Estudos recentes demonstram um papel da SIBO na Doença do Fígado Gorduroso Não Alcoólico (NAFLD) (2). Algumas pesquisas identificaram vias envolvendo bactérias e o TLR-4, além de citocinas pró-inflamatórias como o TNF-α, principalmente devido à exposição ao LPS (2). A ativação do inflamassoma pela SIBO gera um aumento na lipogênese hepática.


Tratamento

O tratamento da SIBO é multifacetado e baseia-se em três etapas principais (3):

  1. Tratamento da patologia coadjuvante subjacente.
  2. Erradicação do supercrescimento bacteriano e dos fatores que contribuem para ele.
  3. Ajuste de possíveis deficiências nutricionais.

Tratamento Médico: Farmacologia

  • Antibióticos: Não existe uma padronização definida quanto à dose, duração e escolha do antibiótico (1, 3). A rifaximina ganhou popularidade devido à sua baixa absorção sistêmica, poucos efeitos colaterais e poucas evidências de resistência (2, 3). Doses de rifaximina de 1200-1600 mg/dia (maior que a dose padrão) têm sido utilizadas (1). Outros antibióticos incluem Ciprofloxacin (3), Norfloxacin (3) e Amoxicilina/Clavulanato (3).
  • Inibidores da Bomba de Prótons (IBPs): Devido aos seus efeitos colaterais de longo prazo, é interessante reduzir e, se possível, cessar o consumo de IBPs visando um maior controle bacteriano através do ácido clorídrico (3, 4).
  • Motilidade Intestinal: Medicamentos que afetam negativamente a motilidade intestinal podem piorar o quadro, sendo necessário avaliar seus efeitos (3).

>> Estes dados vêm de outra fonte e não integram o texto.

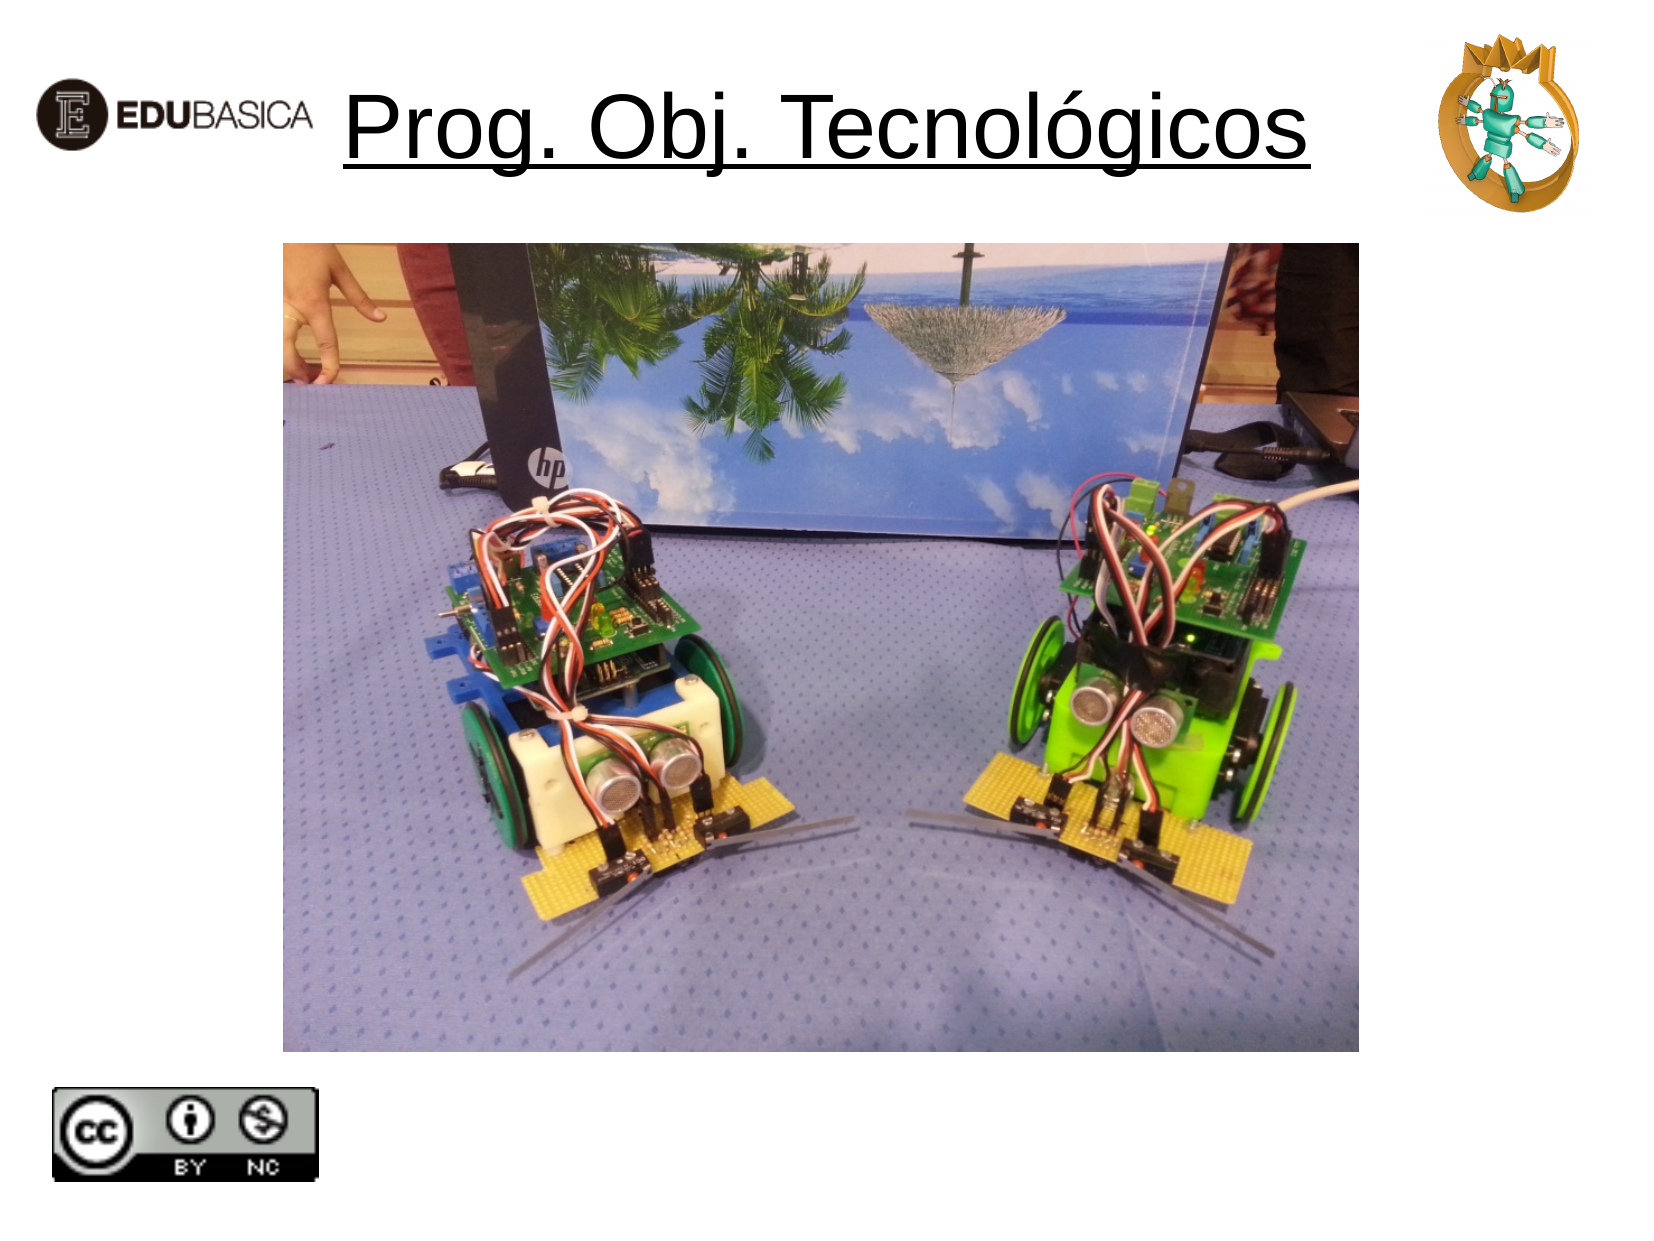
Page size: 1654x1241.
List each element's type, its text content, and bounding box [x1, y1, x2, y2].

Terapia Nutricional: Orientações e Suplementação

  • Lactose: Em diversos casos, pode ser interessante a retirada da lactose da dieta, visando a diminuição de carboidratos fermentáveis (3).
  • Ajuste de FODMAPs: A dieta com baixo teor de FODMAPs (Fermentable Oligo-, Di-, Mono-saccharides And Polyols) pode ser útil para reduzir a fermentação e os sintomas.
  • Probióticos: O uso de probióticos pode ser interessante após o início do uso de antibióticos. Contudo, é necessário cuidado, pois o objetivo não é aumentar indiscriminadamente a quantidade de bactérias no intestino, mas sim melhorar a qualidade e a diversidade da microbiota (ex: espécies de Lactobacillus e Bifidobacterium).

Referências Bibliográficas

  1. Bures, J. et al. Small intestinal bacterial overgrowth syndrome. World Journal of Gastroenterology, v. 16, n. 24, p. 2978–2990, 2010.
  2. Quigley, E. M. M. The Spectrum of Small Intestinal Bacterial Overgrowth (SIBO). Current Gastroenterology Reports, v. 21, n. 1, 2019.
  3. Sachdev, A. H.; Pimentel, M. Gastrointestinal bacterial overgrowth: Pathogenesis and clinical significance. Therapeutic Advances in Chronic Disease, v. 4, n. 5, p. 223–231, 2013.
  4. Lo, W. K.; Chan, W. W. Proton Pump Inhibitor Use and the Risk of Small Intestinal Bacterial Overgrowth: A Meta-analysis. Clinical Gastroenterology and Hepatology, v. 11, n. 5, p. 483–490, 2013.